Colbert seems to choke up, looking down and leaving the impression he doesn’t want to answer. Then, knowing that he’s challenging many of his fans who have followed the trend of rejection of God and religion, he calmly but firmly says, “Yes.”

“It’s a gift to exist and with existence comes suffering,” says Colbert, a Catholic. “There’s no escaping that. I guess I’m either a Catholic or a Buddhist when I say those things,” he joked, because he’s “heard them in both traditions.”

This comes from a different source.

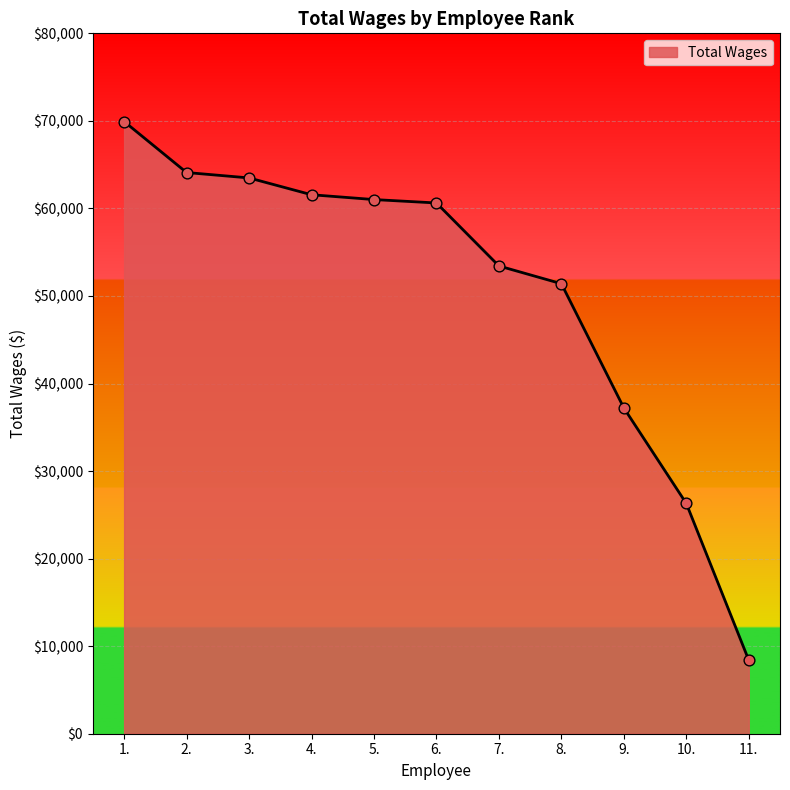

What is the change in value from 3. to 8.?

-12082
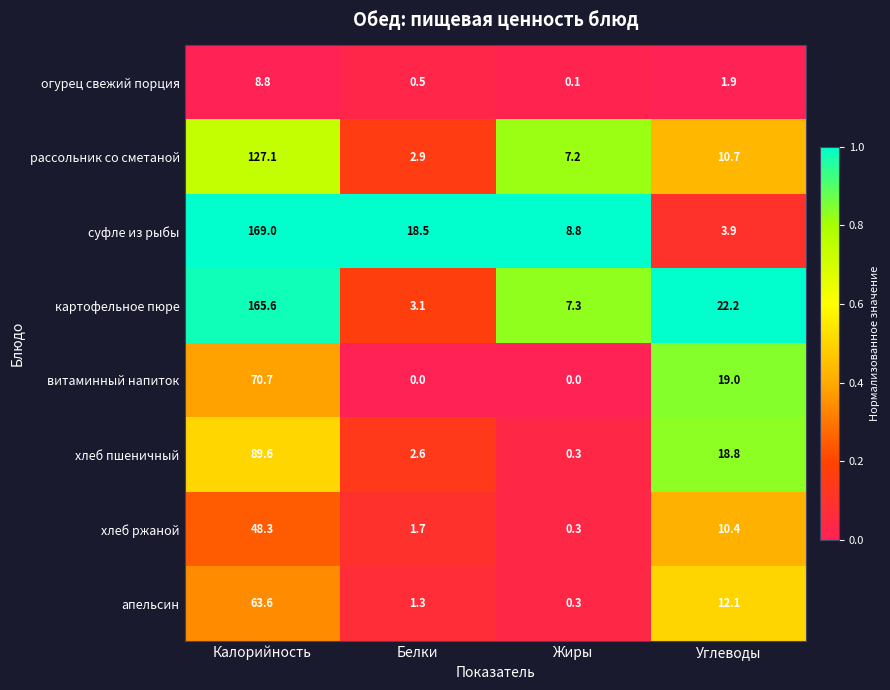

How many data points in суфле из рыбы are above 18?

2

“What do you get from loss?” he asked. “You get awareness of other people’s loss, which allows you to connect with that other person, which allows you to love more deeply and to understand what it’s like to be a human being….“

“I want to be the most human I can be and that involves acknowledging, and ultimately being grateful for, the things that I wish didn’t happen, because they (give) me a gift,” he added.

Colbert says that trying to make his mother laugh again after the death of her husband and two sons was, perhaps, what made him want to be a comedian.

Colbert’s views on grief and suffering reflect traditional Catholic teaching, which some skeptics may find hard to swallow. It assumes some degree of faith, of course, that a loving God is in charge and that, ultimately, all is well.   

Pope Francis Letter
This view is reflected in a letter Pope Francis recently wrote to the residents of Genoa, Italy, comforting them on the one-year anniversary of the collapse of the Morandi Bridge, which killed 43 people.

“The more we are aware of our weakness,” he wrote, “of the precariousness of our human condition, the more we rediscover the beauty of human relationships, of the bonds that unite us, like families, communities, civil society.

“We are men and women full of defects and weaknesses, but we have a Merciful Father to whom we can turn, a crucified and Risen Son who walks with us, the Holy Spirit who assists and accompanies us.” Colbert and Pope Francis are kindred spirits, seems to me.

In his interview with Cooper, Colbert said, “We’re asked to accept the world that God gives us and to accept it with love.”